'''

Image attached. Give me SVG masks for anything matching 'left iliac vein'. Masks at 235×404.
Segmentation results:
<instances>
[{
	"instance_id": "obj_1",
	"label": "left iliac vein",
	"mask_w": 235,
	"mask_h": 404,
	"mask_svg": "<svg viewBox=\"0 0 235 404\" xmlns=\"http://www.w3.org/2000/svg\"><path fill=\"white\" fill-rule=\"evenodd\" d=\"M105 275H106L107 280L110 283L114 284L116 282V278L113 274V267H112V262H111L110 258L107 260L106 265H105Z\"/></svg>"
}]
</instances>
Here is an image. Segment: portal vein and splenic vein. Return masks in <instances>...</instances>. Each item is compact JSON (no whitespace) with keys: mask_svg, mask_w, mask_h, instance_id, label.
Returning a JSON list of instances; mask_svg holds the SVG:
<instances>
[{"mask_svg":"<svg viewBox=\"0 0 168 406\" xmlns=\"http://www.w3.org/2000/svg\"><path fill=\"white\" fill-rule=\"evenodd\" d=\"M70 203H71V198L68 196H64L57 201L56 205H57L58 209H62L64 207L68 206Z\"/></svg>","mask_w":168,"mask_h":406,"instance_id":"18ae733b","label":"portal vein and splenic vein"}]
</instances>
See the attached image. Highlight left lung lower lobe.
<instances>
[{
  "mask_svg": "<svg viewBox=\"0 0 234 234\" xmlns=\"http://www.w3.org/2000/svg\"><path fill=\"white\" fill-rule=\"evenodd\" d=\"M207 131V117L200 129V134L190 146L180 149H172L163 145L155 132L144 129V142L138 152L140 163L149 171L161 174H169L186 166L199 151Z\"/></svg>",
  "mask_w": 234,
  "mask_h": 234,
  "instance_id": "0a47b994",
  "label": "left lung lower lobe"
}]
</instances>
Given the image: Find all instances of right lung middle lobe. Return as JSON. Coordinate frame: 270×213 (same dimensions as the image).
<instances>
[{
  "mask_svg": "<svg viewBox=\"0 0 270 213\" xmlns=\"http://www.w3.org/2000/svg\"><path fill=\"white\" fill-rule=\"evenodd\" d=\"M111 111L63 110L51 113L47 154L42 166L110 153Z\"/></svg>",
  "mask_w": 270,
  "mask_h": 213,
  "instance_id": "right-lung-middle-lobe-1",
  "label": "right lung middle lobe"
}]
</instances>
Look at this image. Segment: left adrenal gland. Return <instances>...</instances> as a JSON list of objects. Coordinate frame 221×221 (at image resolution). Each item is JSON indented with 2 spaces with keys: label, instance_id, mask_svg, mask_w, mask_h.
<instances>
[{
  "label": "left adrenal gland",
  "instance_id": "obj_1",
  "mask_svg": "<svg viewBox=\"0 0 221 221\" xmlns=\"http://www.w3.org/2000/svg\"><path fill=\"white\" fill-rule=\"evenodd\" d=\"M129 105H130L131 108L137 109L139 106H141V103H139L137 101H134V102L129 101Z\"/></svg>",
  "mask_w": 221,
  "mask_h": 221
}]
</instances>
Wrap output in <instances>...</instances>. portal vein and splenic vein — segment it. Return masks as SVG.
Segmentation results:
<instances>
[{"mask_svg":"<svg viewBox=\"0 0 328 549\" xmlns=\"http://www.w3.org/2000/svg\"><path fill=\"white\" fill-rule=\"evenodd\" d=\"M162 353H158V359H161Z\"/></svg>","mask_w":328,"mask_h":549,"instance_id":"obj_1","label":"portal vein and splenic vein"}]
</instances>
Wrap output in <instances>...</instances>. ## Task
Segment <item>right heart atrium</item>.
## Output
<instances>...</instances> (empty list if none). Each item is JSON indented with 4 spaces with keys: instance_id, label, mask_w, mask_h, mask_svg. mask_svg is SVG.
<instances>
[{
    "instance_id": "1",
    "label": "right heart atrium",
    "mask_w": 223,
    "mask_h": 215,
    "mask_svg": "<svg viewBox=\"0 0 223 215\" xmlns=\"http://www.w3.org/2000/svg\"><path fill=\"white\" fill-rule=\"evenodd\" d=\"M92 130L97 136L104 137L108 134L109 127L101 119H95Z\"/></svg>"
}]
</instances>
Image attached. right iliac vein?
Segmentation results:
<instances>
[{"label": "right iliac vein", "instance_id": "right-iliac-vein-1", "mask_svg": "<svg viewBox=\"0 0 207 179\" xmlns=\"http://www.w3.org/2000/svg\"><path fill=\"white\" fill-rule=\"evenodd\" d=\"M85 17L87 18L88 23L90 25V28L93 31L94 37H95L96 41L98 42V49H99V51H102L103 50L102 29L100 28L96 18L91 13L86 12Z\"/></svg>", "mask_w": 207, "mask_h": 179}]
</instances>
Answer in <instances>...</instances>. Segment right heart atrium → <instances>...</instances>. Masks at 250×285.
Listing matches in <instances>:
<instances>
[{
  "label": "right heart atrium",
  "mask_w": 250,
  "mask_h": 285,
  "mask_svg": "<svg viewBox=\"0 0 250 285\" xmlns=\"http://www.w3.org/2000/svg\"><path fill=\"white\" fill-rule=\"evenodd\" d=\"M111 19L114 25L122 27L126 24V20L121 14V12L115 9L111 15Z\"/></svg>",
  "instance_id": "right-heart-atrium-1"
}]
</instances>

'''

▶ **WHAT TO PRODUCE**:
Quote the material exactly, beginning at the line that contains "Answer in <instances>...</instances>." and continuing through the end of the material.

▶ **FULL OUTPUT**:
Answer in <instances>...</instances>. Segment right heart atrium → <instances>...</instances>. Masks at 250×285.
Listing matches in <instances>:
<instances>
[{
  "label": "right heart atrium",
  "mask_w": 250,
  "mask_h": 285,
  "mask_svg": "<svg viewBox=\"0 0 250 285\" xmlns=\"http://www.w3.org/2000/svg\"><path fill=\"white\" fill-rule=\"evenodd\" d=\"M111 19L114 25L122 27L126 24V20L121 14V12L115 9L111 15Z\"/></svg>",
  "instance_id": "right-heart-atrium-1"
}]
</instances>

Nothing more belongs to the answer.